🤖 AI Summary
Current single-cell annotation methods suffer from low automation, misalignment with human cognitive reasoning, and suboptimal performance of general-purpose large language models (LLMs).
Method: We propose a knowledge-driven, graph-augmented LLM framework. It constructs a cell-type–marker knowledge graph, integrates differential gene–guided graph-based retrieval (RAG), and performs multi-task fine-tuning of the LLM, augmented by a semantic similarity alignment optimization strategy.

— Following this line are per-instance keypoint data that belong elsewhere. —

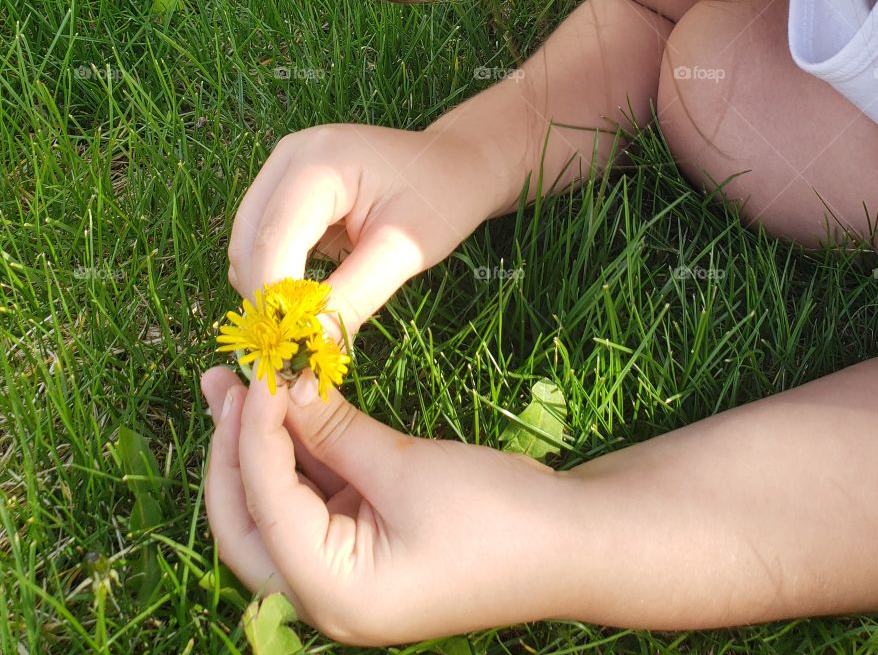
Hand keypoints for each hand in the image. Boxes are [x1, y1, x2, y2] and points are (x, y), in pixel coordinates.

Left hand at [199, 364, 578, 645]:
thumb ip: (334, 431)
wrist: (570, 545)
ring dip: (259, 444)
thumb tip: (281, 384)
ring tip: (239, 378)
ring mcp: (341, 575)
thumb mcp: (405, 468)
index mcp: (331, 594)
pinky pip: (313, 498)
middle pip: (246, 520)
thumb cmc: (494, 515)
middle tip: (222, 379)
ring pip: (275, 505)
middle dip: (231, 448)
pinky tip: (289, 403)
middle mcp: (323, 596)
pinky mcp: (362, 548)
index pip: (265, 502)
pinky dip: (299, 452)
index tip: (256, 367)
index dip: (252, 429)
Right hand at [227, 123, 504, 349]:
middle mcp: (289, 156)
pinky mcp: (286, 184)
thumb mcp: (403, 252)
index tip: (290, 359)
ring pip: (247, 245)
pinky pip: (261, 238)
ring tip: (312, 324)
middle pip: (248, 244)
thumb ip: (352, 301)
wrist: (461, 164)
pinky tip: (312, 296)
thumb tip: (307, 361)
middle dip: (268, 300)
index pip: (272, 243)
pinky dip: (276, 273)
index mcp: (318, 161)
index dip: (274, 306)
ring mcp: (284, 166)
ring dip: (269, 290)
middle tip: (301, 349)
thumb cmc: (443, 199)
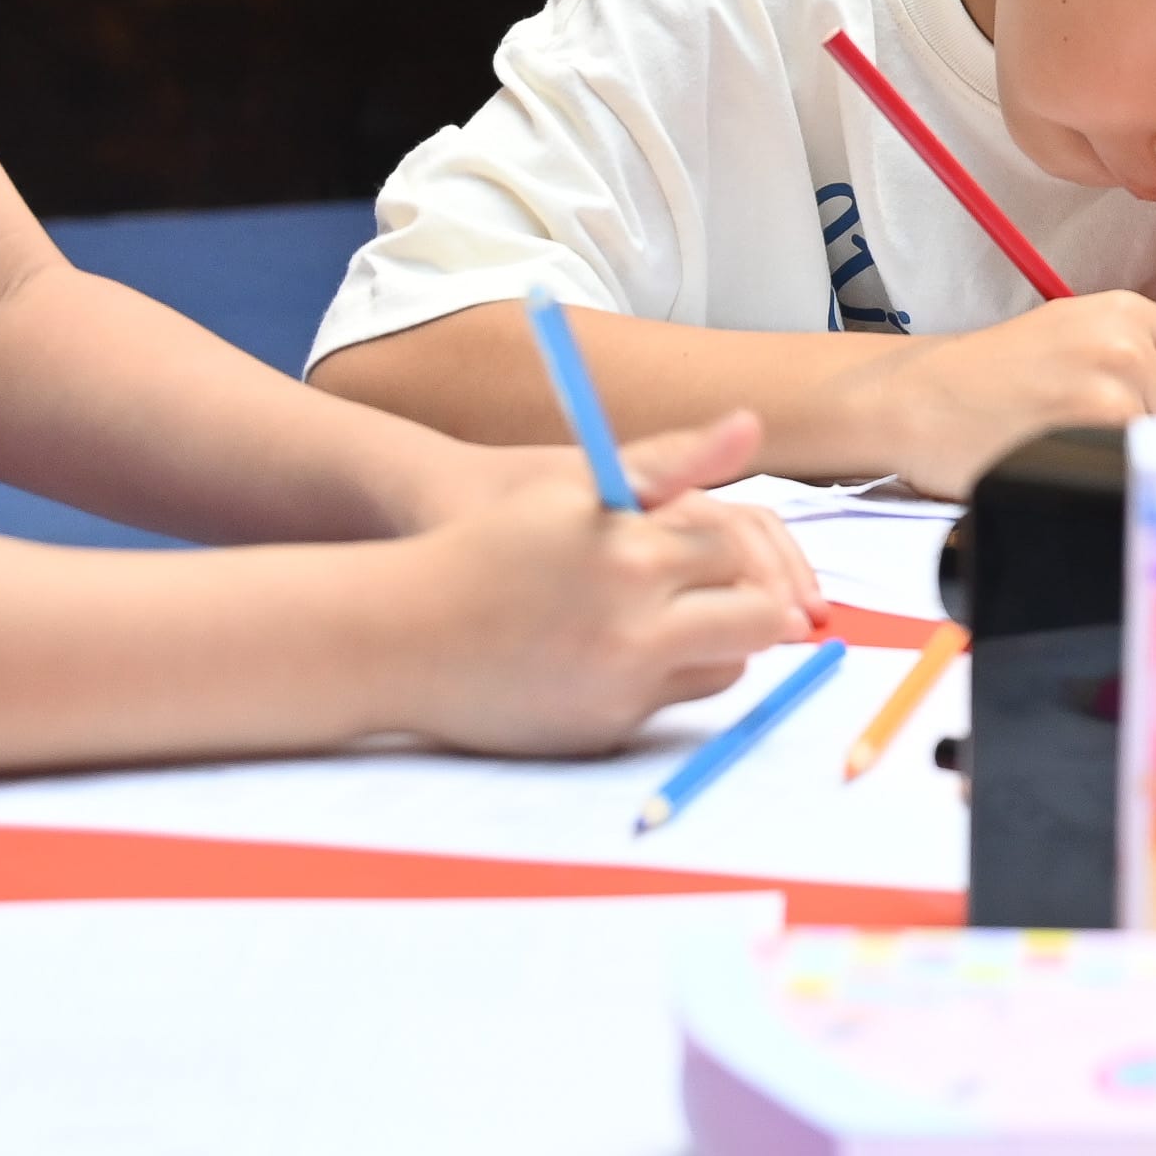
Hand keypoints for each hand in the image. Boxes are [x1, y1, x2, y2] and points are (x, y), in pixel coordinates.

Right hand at [389, 411, 816, 754]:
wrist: (400, 634)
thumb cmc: (488, 543)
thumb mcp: (577, 485)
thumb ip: (673, 459)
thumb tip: (751, 424)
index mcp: (636, 558)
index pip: (738, 552)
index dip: (727, 548)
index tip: (711, 547)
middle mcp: (639, 632)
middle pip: (755, 622)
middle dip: (755, 604)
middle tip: (731, 592)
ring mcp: (623, 689)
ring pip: (726, 670)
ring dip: (719, 643)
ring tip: (677, 616)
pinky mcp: (605, 731)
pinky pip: (674, 705)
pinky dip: (668, 677)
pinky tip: (630, 651)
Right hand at [806, 290, 1155, 495]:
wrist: (913, 400)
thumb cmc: (994, 377)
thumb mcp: (1073, 333)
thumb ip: (1143, 354)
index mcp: (1125, 311)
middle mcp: (1124, 343)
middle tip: (1108, 439)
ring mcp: (1109, 393)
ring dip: (1139, 464)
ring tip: (1081, 453)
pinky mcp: (1089, 441)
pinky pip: (1138, 476)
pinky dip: (1114, 484)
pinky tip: (1072, 472)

Contribution/Results: This work pioneers deep synergy between domain-specific knowledge graphs and LLMs, explicitly emulating human annotation cognition during inference. Evaluated across 11 tissue datasets, our method achieves up to a +0.21 improvement in human expert evaluation scores and a 6.1% gain in semantic consistency—significantly outperforming general-purpose LLMs.
📝 Abstract
To enable precise and fully automated cell type annotation with large language models (LLMs), we developed a graph-structured feature–marker database to retrieve entities linked to differential genes for cell reconstruction. We further designed a multi-task workflow to optimize the annotation process. Compared to general-purpose LLMs, our method improves human evaluation scores by up to 0.21 and semantic similarity by 6.1% across 11 tissue types, while more closely aligning with the cognitive logic of manual annotation.